We combined our peer’s ideas with some of our own to create a prototype for an exhibition. The exhibition is called for now Six Spaces, the idea being that there is one space for each of the six former Yugoslav republics. For now, the exhibition is intended as a one-time event that will most like find its audience at a university, community center, or educational center in the region. Hopefully it can take place in each of the six nations. These ideas are currently very much in their first stages of conception though. For them to have any chance of becoming reality, we have to first find some organizations in the region that would be willing to host/co-organize it. And once we have found them they have to of course approve of our ideas. We may take some steps in that direction on Monday, when we will have a Skype interview with an employee of the Youtb Intitiative for Human Rights (YIHR).


In one of the spaces of the exhibition visitors can play the Ghost of Tito. Furthermore there will be a space with a video installation, one with an audio installation, and a space called the The Diversity of Thought Room. The space with the audio installation is a mostly darkened room, with five different ‘stations’ where an audio outlet is connected to a so-called Littlebit. The Littlebit is a device very similar to the Touchboard discussed in the previous post. The Littlebit can be programmed in such a way that when it’s lit up, with a smartphone for example, it will play sounds. In our audio room each Littlebit is connected to sounds of war, witness accounts, or news reports.

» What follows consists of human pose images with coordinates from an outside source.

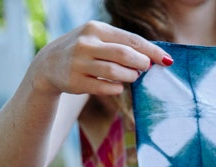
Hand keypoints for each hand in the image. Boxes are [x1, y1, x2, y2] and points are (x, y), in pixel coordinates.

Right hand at [30, 21, 172, 95]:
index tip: (167, 61)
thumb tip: (153, 58)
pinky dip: (117, 88)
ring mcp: (79, 62)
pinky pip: (105, 87)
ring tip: (132, 77)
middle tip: (144, 69)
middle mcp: (86, 43)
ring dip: (130, 77)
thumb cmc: (84, 51)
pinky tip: (118, 86)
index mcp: (96, 29)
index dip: (152, 51)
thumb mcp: (99, 40)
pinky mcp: (75, 81)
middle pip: (124, 54)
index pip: (131, 40)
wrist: (49, 64)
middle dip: (141, 64)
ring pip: (115, 72)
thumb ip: (122, 45)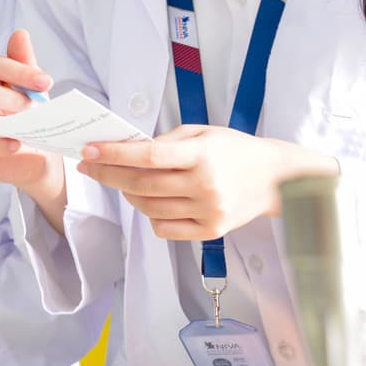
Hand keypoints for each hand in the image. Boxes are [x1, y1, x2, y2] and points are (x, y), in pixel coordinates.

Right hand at [0, 29, 64, 209]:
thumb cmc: (27, 118)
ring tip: (27, 126)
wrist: (35, 156)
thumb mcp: (29, 88)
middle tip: (33, 105)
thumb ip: (23, 62)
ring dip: (5, 121)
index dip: (17, 70)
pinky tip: (16, 144)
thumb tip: (20, 33)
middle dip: (9, 96)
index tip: (44, 81)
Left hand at [77, 125, 338, 240]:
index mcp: (202, 155)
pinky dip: (149, 215)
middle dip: (108, 174)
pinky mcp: (210, 231)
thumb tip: (124, 150)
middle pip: (142, 184)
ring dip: (127, 194)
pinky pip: (163, 227)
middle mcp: (205, 186)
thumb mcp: (202, 133)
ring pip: (148, 207)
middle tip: (89, 166)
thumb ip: (165, 142)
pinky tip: (148, 201)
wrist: (276, 179)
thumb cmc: (234, 150)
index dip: (114, 155)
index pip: (148, 157)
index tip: (89, 151)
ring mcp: (208, 212)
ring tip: (122, 181)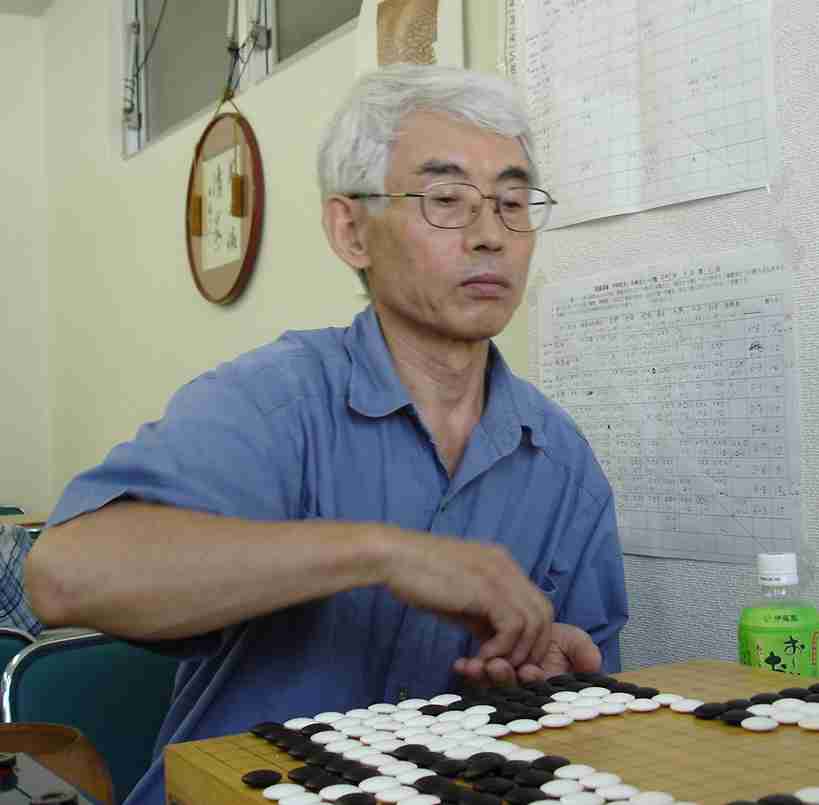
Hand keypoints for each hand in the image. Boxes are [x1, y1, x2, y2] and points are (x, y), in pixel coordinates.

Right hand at [381, 530, 553, 670]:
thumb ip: (481, 615)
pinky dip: (502, 648)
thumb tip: (496, 643)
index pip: (536, 604)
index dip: (530, 636)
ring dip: (517, 651)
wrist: (394, 557)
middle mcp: (507, 566)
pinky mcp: (486, 589)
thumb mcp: (459, 598)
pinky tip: (481, 655)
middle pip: (545, 613)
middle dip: (532, 647)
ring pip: (535, 621)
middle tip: (506, 666)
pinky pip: (513, 626)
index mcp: (502, 564)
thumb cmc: (418, 576)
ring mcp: (499, 575)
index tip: (508, 658)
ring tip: (490, 662)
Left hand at [452, 622, 600, 685]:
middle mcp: (523, 689)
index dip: (533, 680)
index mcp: (545, 685)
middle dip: (503, 679)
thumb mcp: (575, 641)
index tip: (528, 670)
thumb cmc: (559, 640)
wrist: (529, 620)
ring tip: (475, 664)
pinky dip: (468, 670)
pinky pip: (475, 676)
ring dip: (483, 675)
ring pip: (491, 684)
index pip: (538, 687)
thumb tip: (593, 665)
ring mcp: (503, 683)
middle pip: (512, 688)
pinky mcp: (484, 674)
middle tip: (495, 666)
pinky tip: (460, 664)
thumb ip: (585, 652)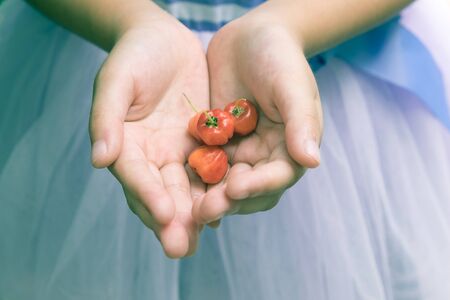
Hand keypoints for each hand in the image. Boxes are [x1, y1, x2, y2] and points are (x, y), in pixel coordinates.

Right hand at [89, 13, 208, 257]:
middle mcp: (151, 156)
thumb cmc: (135, 55)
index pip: (135, 176)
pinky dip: (216, 190)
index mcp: (126, 145)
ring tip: (205, 237)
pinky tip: (227, 208)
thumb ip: (106, 118)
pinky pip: (210, 171)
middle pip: (160, 192)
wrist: (164, 39)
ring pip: (186, 189)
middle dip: (171, 221)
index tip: (164, 215)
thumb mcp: (116, 80)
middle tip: (182, 248)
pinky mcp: (202, 144)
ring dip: (195, 215)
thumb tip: (99, 160)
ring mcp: (177, 152)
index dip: (147, 195)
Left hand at [193, 12, 322, 222]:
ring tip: (187, 208)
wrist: (251, 36)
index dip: (258, 186)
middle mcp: (266, 155)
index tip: (236, 189)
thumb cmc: (279, 56)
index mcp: (290, 147)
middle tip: (204, 210)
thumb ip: (302, 121)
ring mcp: (239, 151)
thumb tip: (312, 162)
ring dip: (207, 196)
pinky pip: (203, 164)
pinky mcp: (216, 143)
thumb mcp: (292, 84)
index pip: (277, 176)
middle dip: (228, 201)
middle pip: (249, 188)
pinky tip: (174, 185)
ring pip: (223, 182)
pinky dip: (193, 176)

We have created a prototype of a video that can play on a loop in the video installation room. It is based on the fact that after the dissolution of Yugoslavia, and during the wars, Yugoslavia’s successor states created nationalistic narratives in which they presented themselves as different from each other, and from Yugoslavia as a whole. Propaganda played a vital role in the creation of these narratives. Our video intends to blur Bosniak, Croatian and Serbian propaganda to such As such in the video, propaganda images are used to expose the similarities between the nations, rather than their differences. In doing so, the propaganda images are repurposed and re-contextualized, and because of that the propaganda perhaps loses some of its power. an extent that it becomes hard to discern what nation the footage is connected to.

The Diversity of Thought Room consists of four activities and an introduction where (the importance of) diversity and respect for different cultures is discussed. The introduction comes after the first activity though, which is a word association game. Through an interactive installation the vistitors will be asked to describe with just on word, another term, object or place. Later on in the room you will be able to see a word cloud of all the different answers.


After the introduction, comes the second activity where visitors will be asked to answer closed questions. On a screen you will be able to see how the answers have been distributed. The third activity is another interactive installation. Three vsitors have to choose among five images, the image they feel describes best the word that appears on screen. The last activity is an app allowing visitors to share their opinions and ideas. A screen will show a live-feed of their comments.